Apakah gaji nett sudah termasuk potongan BPJS?

Ya, gaji nett yang diterima karyawan sudah memperhitungkan potongan BPJS Kesehatan, BPJS Ketenagakerjaan, dan Pajak Penghasilan. Jumlah yang masuk ke rekening setiap bulan merupakan angka bersih setelah seluruh kewajiban pemotongan dipenuhi. Inilah mengapa penting untuk selalu memeriksa rincian di slip gaji agar memahami ke mana saja potongan tersebut dialokasikan.

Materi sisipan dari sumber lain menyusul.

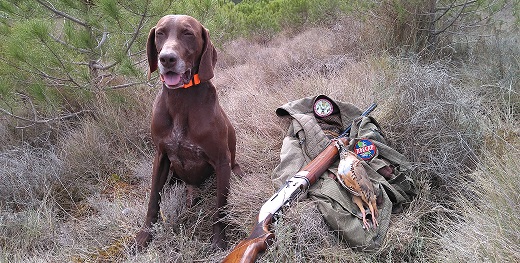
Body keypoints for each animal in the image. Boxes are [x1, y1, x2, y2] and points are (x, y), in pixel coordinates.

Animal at [135, 14, 243, 252]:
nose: (167, 59)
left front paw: (219, 241)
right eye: (160, 33)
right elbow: (153, 199)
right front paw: (144, 235)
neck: (180, 101)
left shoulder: (221, 161)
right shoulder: (161, 156)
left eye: (188, 33)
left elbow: (220, 207)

Mengapa penjual online sering mencantumkan "harga nett" pada produk mereka?

Pencantuman "harga nett" bertujuan untuk memberikan kepastian kepada calon pembeli bahwa harga yang ditampilkan sudah final dan tidak dapat ditawar. Strategi ini menghemat waktu kedua belah pihak dalam proses negosiasi, sekaligus melindungi margin keuntungan penjual. Dalam marketplace modern, penggunaan istilah ini semakin umum seiring meningkatnya volume transaksi digital.